Beware the highest-paying dividend stocks!

Many companies pay a dividend fro holding their stock. They do this to attract longer term investors that are more interested in parking cash in the company rather than flipping shares on a daily basis. In layman's terms a dividend is simply a dollar amount (or penny amount) per share that the company pays to share holders at a set date every quarter.There are many great reasons for investors to search for dividend paying stocks. The extra cash is the most obvious but there are other great reasons which we will explore further.

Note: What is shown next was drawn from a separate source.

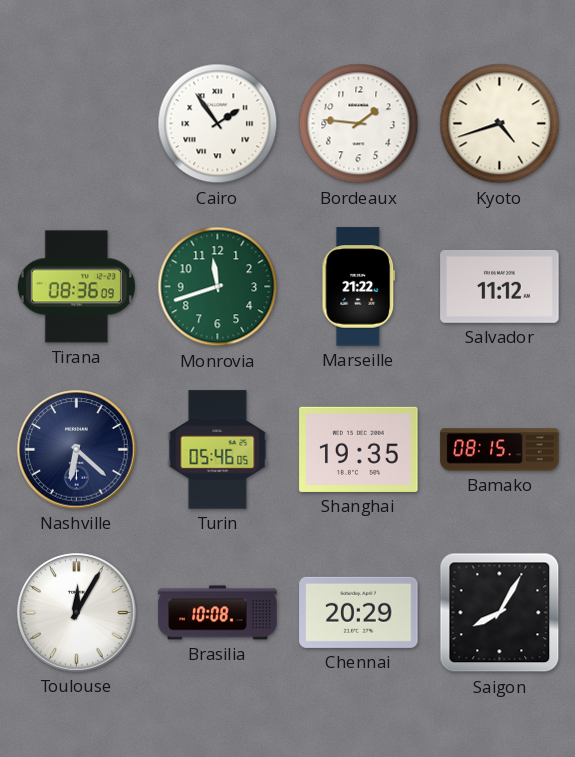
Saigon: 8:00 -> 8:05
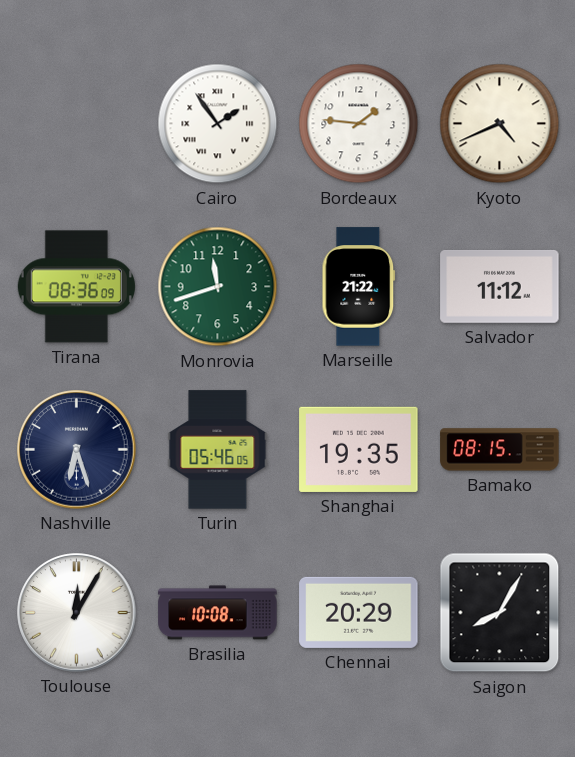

Liquidity is number one! When searching for a high dividend do not just look for the highest yield. This can be a recipe for disaster. Investors will always want to make sure that the stock trades enough volume. For example Ladder Capital Corp. (NYSE: LADR) pays an astronomical dividend (more than 20%) but barley anyone trades The stock. never sacrifice liquidity for yeild. I prefer to search through known, liquid names in the S&P 500 or Nasdaq 100.

So lets take a look at the S&P 500's current list of top dividend paying stocks and weigh the pros and cons of an investment based on dividend. In first place we have HCP, Inc. (NYSE: HCP) with an 8.45% yield. Second is one that everyone likely knows, its AT&T, Inc. (NYSE: T) with a 5.27% yield. Then we have Chevron (NYSE: CVX), 5.15%, Abbvie (NASDAQ: ABBV), 4.32%, and finally Emerson Electric (NYSE: EMR), at 4.15%.

The above company's all pay respectable dividends and one could argue that they are somewhat diversified. So why wouldn't everyone want to invest in these names for the long haul and pocket the high yield? After all, the S&P 500 is down 15% so far this year so wouldn't it be helpful to collect the extra yield? Yes and no...

While it is advantageous to have that extra edge you are taking a bit of a gamble that the company will remain stable. If this happens then every quarter, theoretically your cost basis will be reduced should you choose to reinvest your dividend (and you should choose to do that), but what if the company has a bad earnings announcement or cannot weather the market downturn? Let's use HCP as an example.

HCP is paying a healthy 8.45%. If you bought the stock first thing this year and held all year you will at least make the 8.45% but further analysis reveals that HCP has already dropped 30% this year! Now its early, and maybe it makes a comeback but what if it doesn't? You see, companies also offer dividends to attract investors in tough times. You want to be sure that you are investing in a company that has a history of high yields not a company that is desperate for new investors. AT&T is a company that has this long history of nice dividends, and its performance is quite the contrary to HCP. AT&T is up almost 7% for the year. Now assuming that stays like that AND you can hold for the 5% yield you have a nice play on your hands.

So there you have it. The number one "strategy" if you will, for investing in dividend stocks is to look for those companies that have a solid history of paying dividends, not the desperate ones that are struggling.